I came to the beach today, the last day of my longer weekend and I started to settle in. Took my towel and put it on a sun bed. While doing that I just had a thought that this is a very good example of showing how to cooperate with life, with energy, to go with the flow. I always put my towel in cooperation with wind, that is just much easier. It is with the flow of wind, so the towel folds itself. Only when the wind is strong, I need to help a bit and hold the towel. Check yourself, if you try to do it against the wind, you need to put a lot of effort so that the towel folds flat. And that was just a small introduction for the day.
As I am going through something difficult at the moment and healing my heart and old wounds again, I tend to forget how important is to trust and to surrender. I know that and I forget that in the difficult moments, especially when I get stuck in my head with my thoughts. Which not necessarily always helps.

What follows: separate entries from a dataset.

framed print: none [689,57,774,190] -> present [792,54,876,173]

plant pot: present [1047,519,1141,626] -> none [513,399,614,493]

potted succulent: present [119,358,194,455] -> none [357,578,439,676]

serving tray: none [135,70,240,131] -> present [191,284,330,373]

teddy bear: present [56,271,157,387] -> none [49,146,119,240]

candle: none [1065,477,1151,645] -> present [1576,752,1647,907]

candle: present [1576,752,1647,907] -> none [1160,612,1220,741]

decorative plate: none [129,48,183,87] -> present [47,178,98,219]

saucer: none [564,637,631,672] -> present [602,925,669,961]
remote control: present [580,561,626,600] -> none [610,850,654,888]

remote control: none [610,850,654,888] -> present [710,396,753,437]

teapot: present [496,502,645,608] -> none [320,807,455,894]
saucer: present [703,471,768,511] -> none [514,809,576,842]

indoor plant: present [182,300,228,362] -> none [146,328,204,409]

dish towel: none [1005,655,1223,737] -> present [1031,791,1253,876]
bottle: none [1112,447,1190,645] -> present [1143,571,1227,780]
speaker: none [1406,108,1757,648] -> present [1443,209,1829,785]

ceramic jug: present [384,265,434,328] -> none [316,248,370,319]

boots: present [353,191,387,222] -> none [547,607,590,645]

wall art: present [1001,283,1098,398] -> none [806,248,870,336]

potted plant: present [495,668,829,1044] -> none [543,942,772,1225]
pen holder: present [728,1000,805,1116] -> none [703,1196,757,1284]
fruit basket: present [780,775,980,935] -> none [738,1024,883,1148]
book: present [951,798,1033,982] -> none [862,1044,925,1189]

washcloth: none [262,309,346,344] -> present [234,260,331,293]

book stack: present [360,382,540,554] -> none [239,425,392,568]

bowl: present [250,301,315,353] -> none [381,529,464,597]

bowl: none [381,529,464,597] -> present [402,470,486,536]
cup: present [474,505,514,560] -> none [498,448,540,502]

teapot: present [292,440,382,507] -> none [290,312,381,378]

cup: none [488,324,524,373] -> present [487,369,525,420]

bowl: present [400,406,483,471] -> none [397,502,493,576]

I love drifting on the water, I started doing that just recently, this year actually. Even though the water is my main zodiac element and I love water for many reasons, I was a bit afraid of it. So I just started to practice this surrender mode in water. I just lay and drift, only my face is above the surface. I let my body to be carried by waves. It is an amazing feeling. I feel like I am experiencing some kind of paradox. I have no control over the sea and I have full control over my body. When I control my body just a bit to adjust it to waves, it all feels smooth and safe. Really good!
I had so many thoughts lying on a sun bed again, thinking about what I need at the moment, what I want, what happened etc.
I went into the water again, swimming and floating and still thinking… I was thinking of doing something, because at that moment I felt I really need it, knowing that probably it won’t do any good to me but my thinking around this was so intense, so as the need. Any of these thoughts were coming from heart and love, only pride, anger and temporary desires. And exactly in the moment of having all these thoughts, I felt a pain in few places around my body, one after another, like something bitting me or burning me. I started to move quickly trying to get rid of that something and went out to the shore. It was burning and painful! But I couldn’t see anything on my skin, after a while I saw red bubbles. I asked a local person on the beach and I was told that this was a jellyfish bite.
Great! I got scared in the first place, because I know it might be dangerous. But I was also told that it should be Ok.
First thing I did was reading what jellyfish means as a power animal. And as usual with things like that in my life, it was just straight to the point. I got the message dear jelly fellow!
Jellyfish is considered to be the oldest animal on the Planet having even 500- 700 million years! They combine two elements- water and fire, water as a symbol of emotions and fire as symbol of Soul and the power of heart. I take it as the heart lead by its desires. It is also a symbol of great intuition and total surrender to the flow of life, in a positive way, in trust to Higher Power, the Heavens and the power of own heart. It is also a message of faith, sensitivity, protection, inner power, clarity, softness, acceptance, unity with Nature. It does not need to force anything as it is perfectly guided by the currents of life. It is its nature and way of being.
Ok, jelly, I got the message! I will not force anything. I can’t do that anyway, because my Soul won’t let me and my Guides as well. Thank you for this reminder ?
So, as it started with the towel and being in the flow of life and it’s currents, I tried to force something, knowing that this might not be good for me. I tried to control, speed up and know better. But instead the "only" thing I need to do, is to surrender and trust, even if it seems so hard at the moment. But there is no other way. The Higher Intelligence knows better than me, even if I try to get answers quicker than I should.
I wouldn't find a better and more creative way to make a reminder like that. Heavens always surprise me, always! ?
I laid down, put one hand on my belly and the other one at my heart, started to breathe and trying to let go of any thoughts or only the positive ones to stay with me. And I was like that for quite some time. The pain and burning was gone. It is still a little red, but I almost don’t feel the pain.